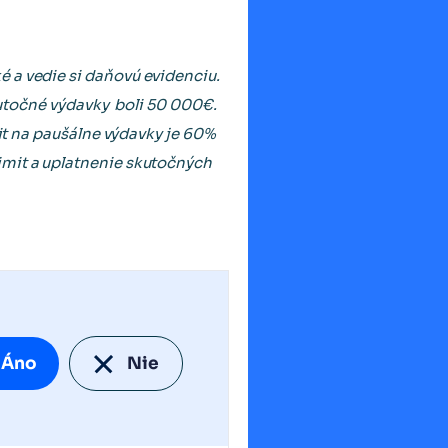
 a vedie si daňovú evidenciu.
skutočné výdavky boli 50 000€.
mit na paušálne výdavky je 60%
imit a uplatnenie skutočných
Áno
Nie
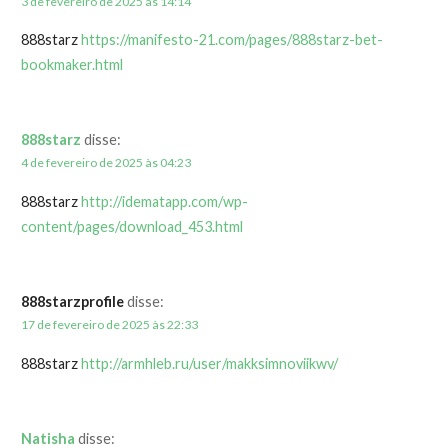
3 de fevereiro de 2025 às 14:14
888starz
https://manifesto-21.com/pages/888starz-bet-
bookmaker.html
888starz
disse:
4 de fevereiro de 2025 às 04:23
888starz
http://idematapp.com/wp-
content/pages/download_453.html
888starzprofile
disse:
17 de fevereiro de 2025 às 22:33
888starz
http://armhleb.ru/user/makksimnoviikwv/
Natisha
disse:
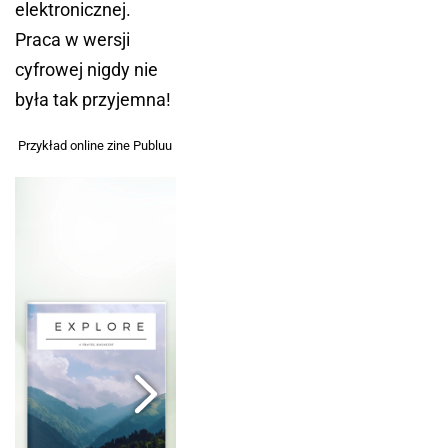
elektronicznej.
Praca w wersji
cyfrowej nigdy nie
była tak przyjemna!
Przykład online zine Publuu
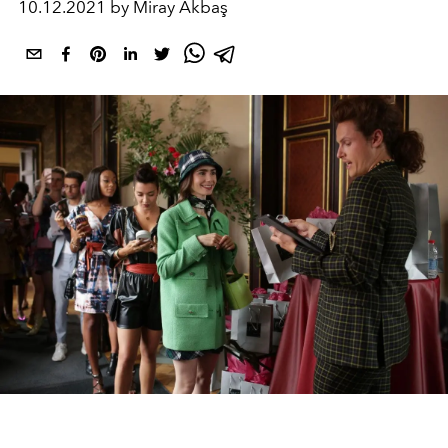
10.12.2021 by Miray Akbaş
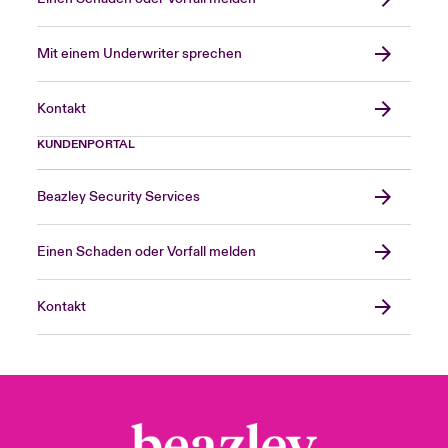
Mit einem Underwriter sprechen
Kontakt
KUNDENPORTAL
Beazley Security Services
Einen Schaden oder Vorfall melden
Kontakt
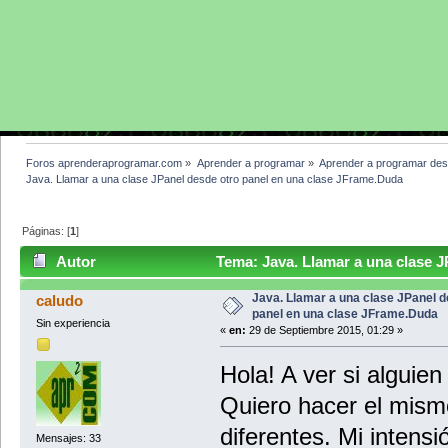
Foros aprenderaprogramar.com
»
Aprender a programar
»
Aprender a programar des
Java. Llamar a una clase JPanel desde otro panel en una clase JFrame.Duda
Páginas: [
1
]
Autor
Tema: Java. Llamar a una clase J
JFrame.Duda (Leído 18911 veces)
Java. Llamar a una clase JPanel d
caludo
panel en una clase JFrame.Duda
Sin experiencia
«
en:
29 de Septiembre 2015, 01:29 »
Hola! A ver si algui
Quiero hacer el mis
diferentes. Mi intens
Mensajes: 33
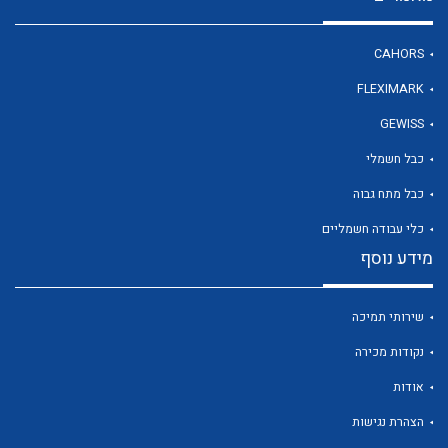
CAHORS
FLEXIMARK
לכל מוצרי היצרן
לכל מוצרי היצרן
GEWISS
כבל חשמלי
כבל מתח גבוה
כלי עבודה חשמליים
מידע נוסף
שירותי תמיכה
לכל מוצרי היצרן
לכל מוצרי היצרן
נקודות מכירה
אודות
הצהרת נגישות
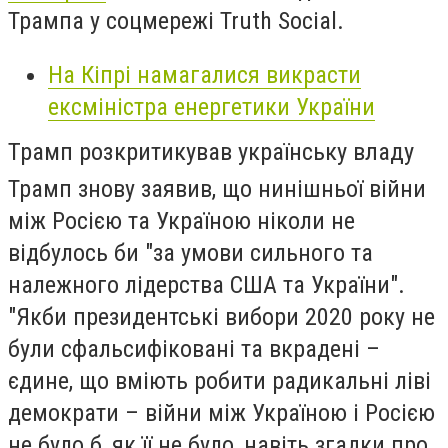
Трампа у соцмережі Truth Social.
На Кіпрі намагалися викрасти
ексміністра енергетики України
Трамп розкритикував українську владу
Трамп знову заявив, що нинішньої війни
між Росією та Україною ніколи не
відбулось би "за умови сильного та
належного лідерства США та України".
"Якби президентські вибори 2020 року не
були сфальсифіковані та вкрадені –
єдине, що вміють робити радикальні ліві
демократи – війни між Україною і Росією
не було б, як її не було, навіть згадки про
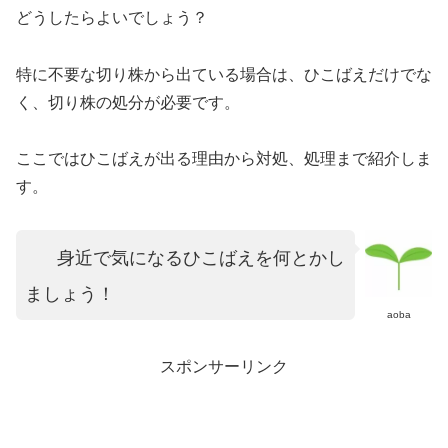
どうしたらよいでしょう？
特に不要な切り株から出ている場合は、ひこばえだけでな
く、切り株の処分が必要です。
ここではひこばえが出る理由から対処、処理まで紹介しま
す。
身近で気になるひこばえを何とかし
ましょう！
aoba
スポンサーリンク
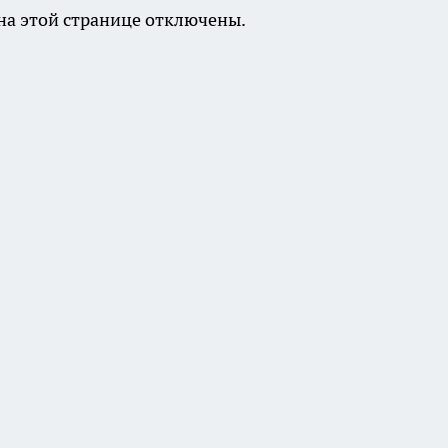
а этой странице отключены.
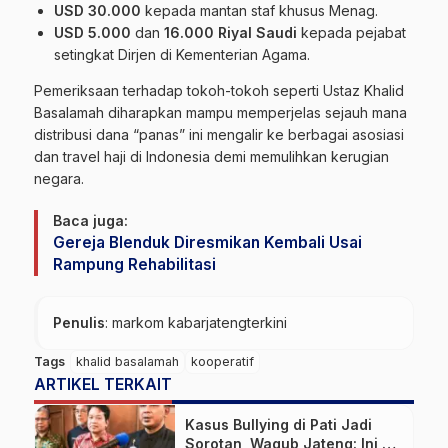
USD 30.000
kepada mantan staf khusus Menag.
USD 5.000
dan
16.000 Riyal Saudi
kepada pejabat
setingkat Dirjen di Kementerian Agama.
Pemeriksaan terhadap tokoh-tokoh seperti Ustaz Khalid
Basalamah diharapkan mampu memperjelas sejauh mana
distribusi dana “panas” ini mengalir ke berbagai asosiasi
dan travel haji di Indonesia demi memulihkan kerugian
negara.
Baca juga:
Gereja Blenduk Diresmikan Kembali Usai
Rampung Rehabilitasi
Penulis
: markom kabarjatengterkini
Tags
khalid basalamah
kooperatif
ARTIKEL TERKAIT
Kasus Bullying di Pati Jadi
Sorotan, Wagub Jateng: Ini PR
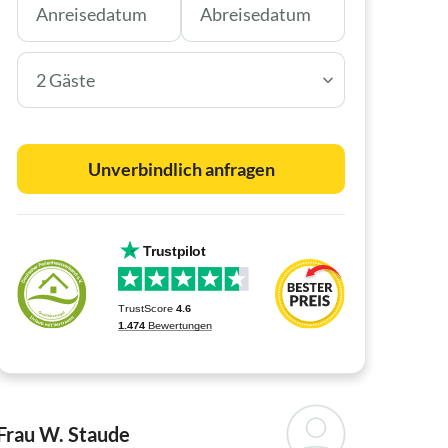
2 Gäste
Unverbindlich anfragen
Frau W. Staude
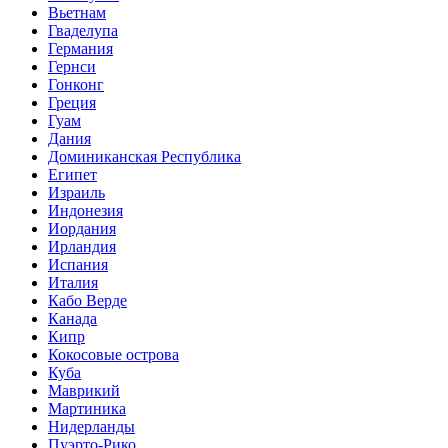
Вьетнам
Гваделупа
Германия
Гернси
Гонконг
Греция
Гуам
Дания
Доминиканская Республика
Египет
Израиль
Индонезия
Иордания
Ирландия
Испания
Италия
Кабо Верде
Канада
Кипр
Кокосовые острова
Куба
Маврикий
Мартиника
Нидерланды
Пуэрто-Рико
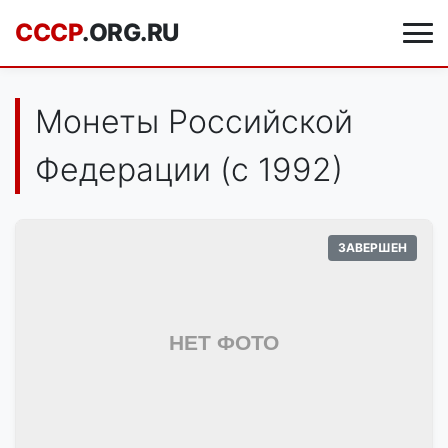
CCCP
.ORG.RU
Монеты Российской
Федерации (с 1992)
ЗАВЕРШЕН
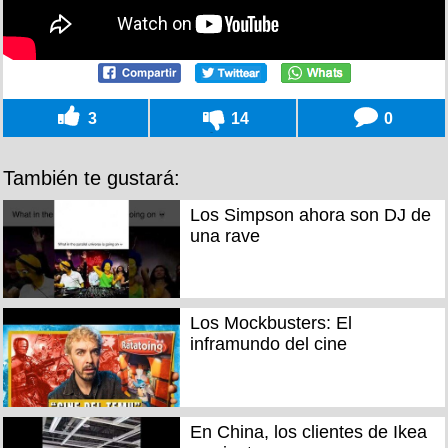
3
14
0
También te gustará:
Los Simpson ahora son DJ de
una rave
Los Mockbusters: El
inframundo del cine
En China, los clientes de Ikea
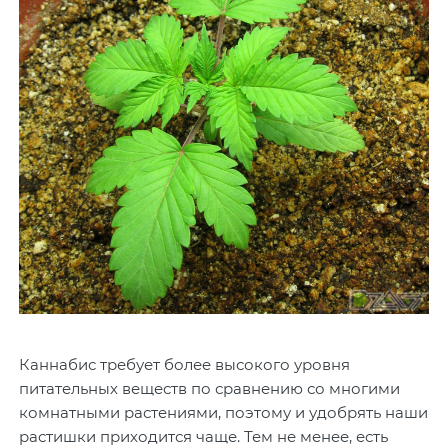
Каннабис требует более высокого уровня
питательных веществ по сравнению со многими
комнатными растениями, поэтому и удобрять наши
растишки приходится чаще. Тем не менее, есть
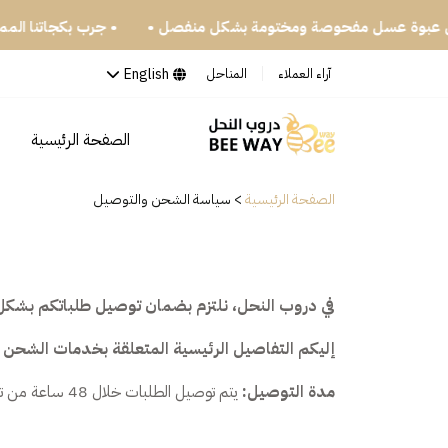
 كل عبوة عسل مفحوصة ومختومة بشكل منفصل •
• جرب بكجاتنا الم
English
آراء العملاء
المناحل
الصفحة الرئيسية
ا
الصفحة الرئيسية
>
سياسة الشحن والتوصيل
في دروب النحل، نلتزم بضمان توصيل طلباتكم بشكل
إليكم التفاصيل الرئيسية المتعلقة بخدمات الشحن و
مدة التوصيل:
يتم توصيل الطلبات خلال 48 ساعة من تأكيدها.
^^^^^^^^
* **To do**:
Filter the data for the string "JFrame" and copy every line that has it.

* **Task answer**:
Java. Llamar a una clase JPanel desde otro panel en una clase JFrame.Duda
JFrame.Duda (Leído 18911 veces)
panel en una clase JFrame.Duda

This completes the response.